Random forest: As the sample size increased, it showed greater accuracy and R-squared, indicating better generalization compared to other models, especially on TripAdvisor data.
For different datasets
Google Maps: The decision tree model consistently outperforms the other two models in terms of accuracy. In terms of R-square value, the random forest model shows improvement with the increase of sample size.

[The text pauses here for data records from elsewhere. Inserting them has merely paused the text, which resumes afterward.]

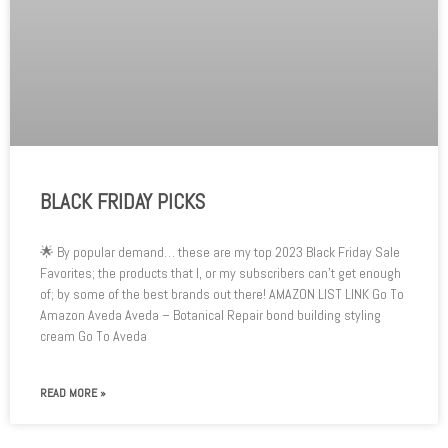
BLACK FRIDAY PICKS
🌟 By popular demand… these are my top 2023 Black Friday Sale
Favorites; the products that I, or my subscribers can’t get enough
of; by some of the best brands out there! AMAZON LIST LINK Go To
Amazon Aveda Aveda – Botanical Repair bond building styling
cream Go To Aveda
READ MORE »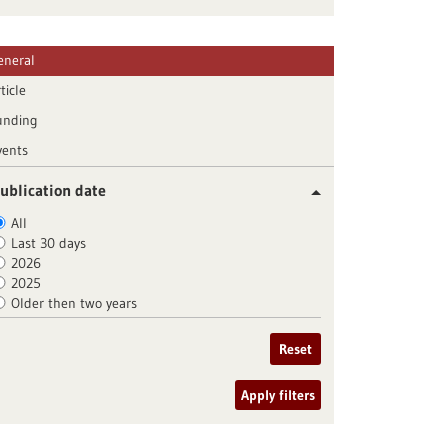
eneral
ticle
unding
vents
ublication date
All
Last 30 days
2026
2025
Older then two years
Reset
Apply filters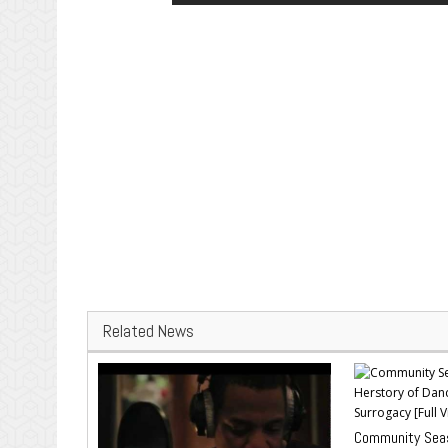
Related News
Community Seas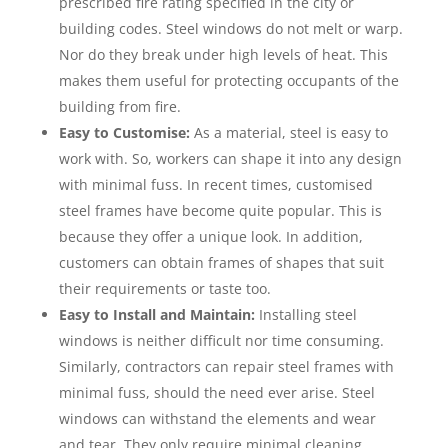
prescribed fire rating specified in the city or
building codes. Steel windows do not melt or warp.
Nor do they break under high levels of heat. This
makes them useful for protecting occupants of the
building from fire.
Easy to Customise:
As a material, steel is easy to
work with. So, workers can shape it into any design
with minimal fuss. In recent times, customised
steel frames have become quite popular. This is
because they offer a unique look. In addition,
customers can obtain frames of shapes that suit
their requirements or taste too.
Easy to Install and Maintain:
Installing steel
windows is neither difficult nor time consuming.
Similarly, contractors can repair steel frames with
minimal fuss, should the need ever arise. Steel
windows can withstand the elements and wear
and tear. They only require minimal cleaning,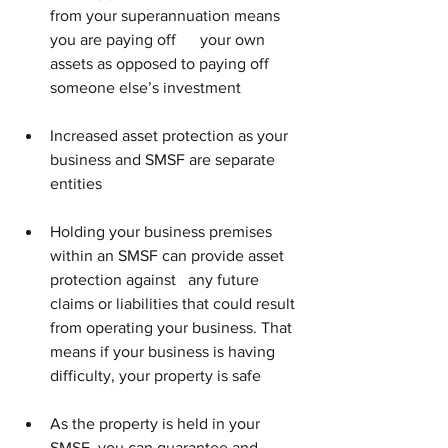
from your superannuation means 
you are paying off      your own 
assets as opposed to paying off 
someone else’s investment
Increased asset protection as your 
business and SMSF are separate 
entities
Holding your business premises 
within an SMSF can provide asset 
protection against   any future 
claims or liabilities that could result 
from operating your business. That 
means if your business is having 
difficulty, your property is safe
As the property is held in your 
SMSF, you can guarantee and 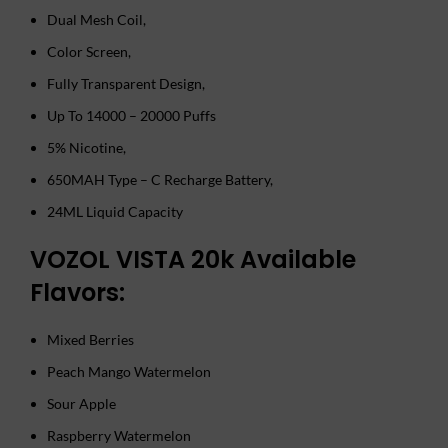
Dual Mesh Coil,
Color Screen,
Fully Transparent Design,
Up To 14000 – 20000 Puffs
5% Nicotine,
650MAH Type – C Recharge Battery,
24ML Liquid Capacity
VOZOL VISTA 20k Available
Flavors:
Mixed Berries
Peach Mango Watermelon
Sour Apple
Raspberry Watermelon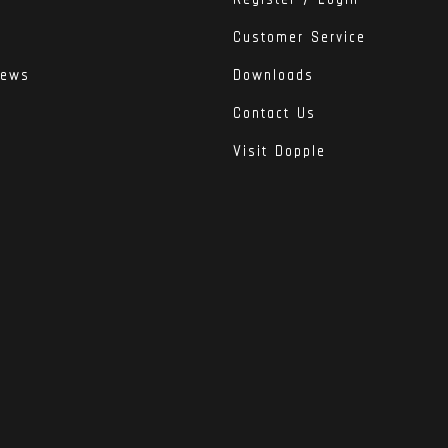
Customer Service
iews
Downloads
Contact Us
Visit Dopple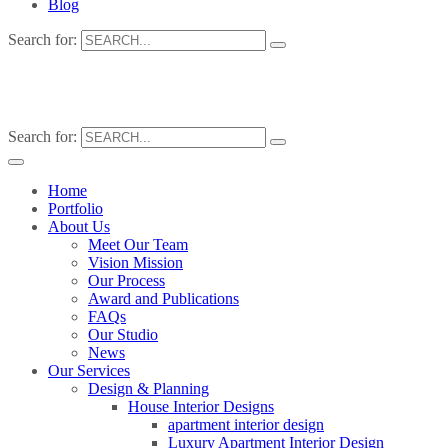
Blog
Search for:
Search for:
Home
Portfolio
About Us
Meet Our Team
Vision Mission
Our Process
Award and Publications
FAQs
Our Studio
News
Our Services
Design & Planning
House Interior Designs
apartment interior design
Luxury Apartment Interior Design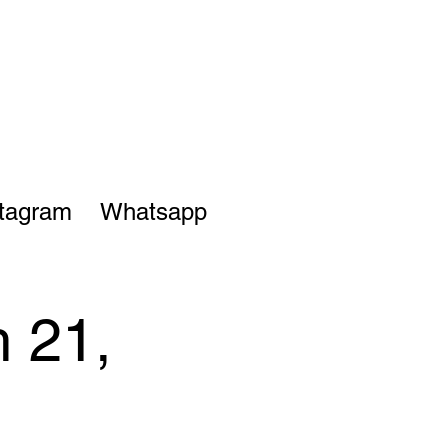
stagram
Whatsapp
 21,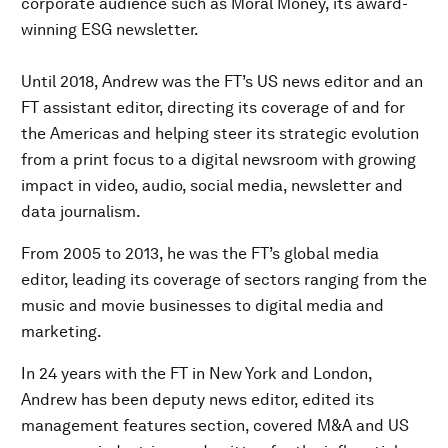
corporate audience such as Moral Money, its award-
winning ESG newsletter.
Until 2018, Andrew was the FT’s US news editor and an
FT assistant editor, directing its coverage of and for
the Americas and helping steer its strategic evolution
from a print focus to a digital newsroom with growing
impact in video, audio, social media, newsletter and
data journalism.
From 2005 to 2013, he was the FT’s global media
editor, leading its coverage of sectors ranging from the
music and movie businesses to digital media and
marketing.
In 24 years with the FT in New York and London,
Andrew has been deputy news editor, edited its
management features section, covered M&A and US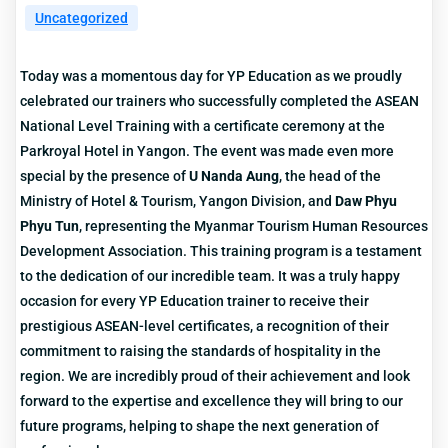
Uncategorized
Today was a momentous day for YP Education as we proudly
celebrated our trainers who successfully completed the ASEAN
National Level Training with a certificate ceremony at the
Parkroyal Hotel in Yangon. The event was made even more
special by the presence of
U Nanda Aung
, the head of the
Ministry of Hotel & Tourism, Yangon Division, and
Daw Phyu
Phyu Tun
, representing the Myanmar Tourism Human Resources
Development Association. This training program is a testament
to the dedication of our incredible team. It was a truly happy
occasion for every YP Education trainer to receive their
prestigious ASEAN-level certificates, a recognition of their
commitment to raising the standards of hospitality in the
region. We are incredibly proud of their achievement and look
forward to the expertise and excellence they will bring to our
future programs, helping to shape the next generation of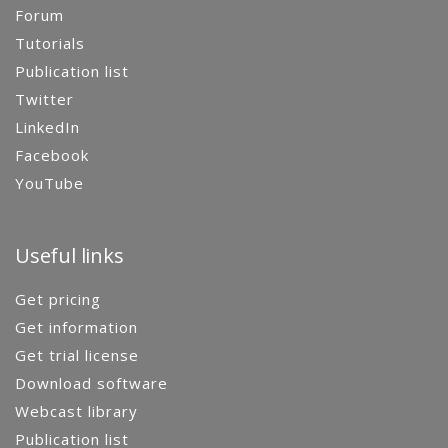
Forum
Tutorials
Publication list
Twitter
LinkedIn
Facebook
YouTube
Useful links
Get pricing
Get information
Get trial license
Download software
Webcast library
Publication list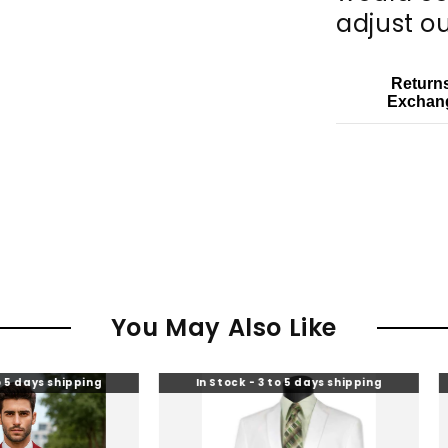
adjust ou
Return
Exchan
You May Also Like
pping
In Stock - 3 to 5 days shipping
In Stoc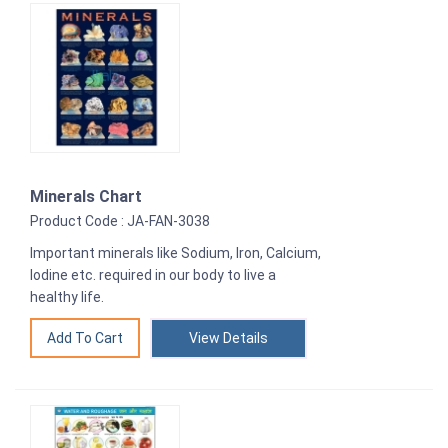
Minerals Chart
Product Code : JA-FAN-3038
Important minerals like Sodium, Iron, Calcium,
Iodine etc. required in our body to live a
healthy life.
View Details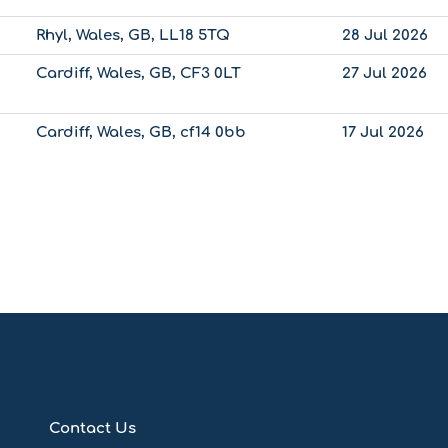
Rhyl, Wales, GB, LL18 5TQ
28 Jul 2026
Cardiff, Wales, GB, CF3 0LT
27 Jul 2026
Cardiff, Wales, GB, cf14 0bb
17 Jul 2026
Contact Us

TripAdvisor: The accuracy of all models improved as the sample size increased, with the random forest model showing the best performance on the largest sample size. Similarly, with the increase of the number of samples in all models, the R-square night watch will increase, and the random forest will achieve the highest value in the maximum sample size.
Model selection
Business strategy suggestions
In conclusion, this analysis of Malaysia’s restaurant scene, leveraging data from TripAdvisor and Google Maps, has unearthed significant insights. Key trends in customer preferences were identified, particularly high satisfaction rates in the Kuala Lumpur region. The Random Forest model demonstrated exceptional predictive capabilities, underscoring its effectiveness. These insights are invaluable for businesses, suggesting ways to enhance service quality and diversify menus. Looking ahead, there’s potential for exploring regional tastes and the impact of seasonal trends, which could further enrich our understanding of the dynamic culinary landscape in Malaysia. This project highlights the power of data-driven analysis in transforming the restaurant industry.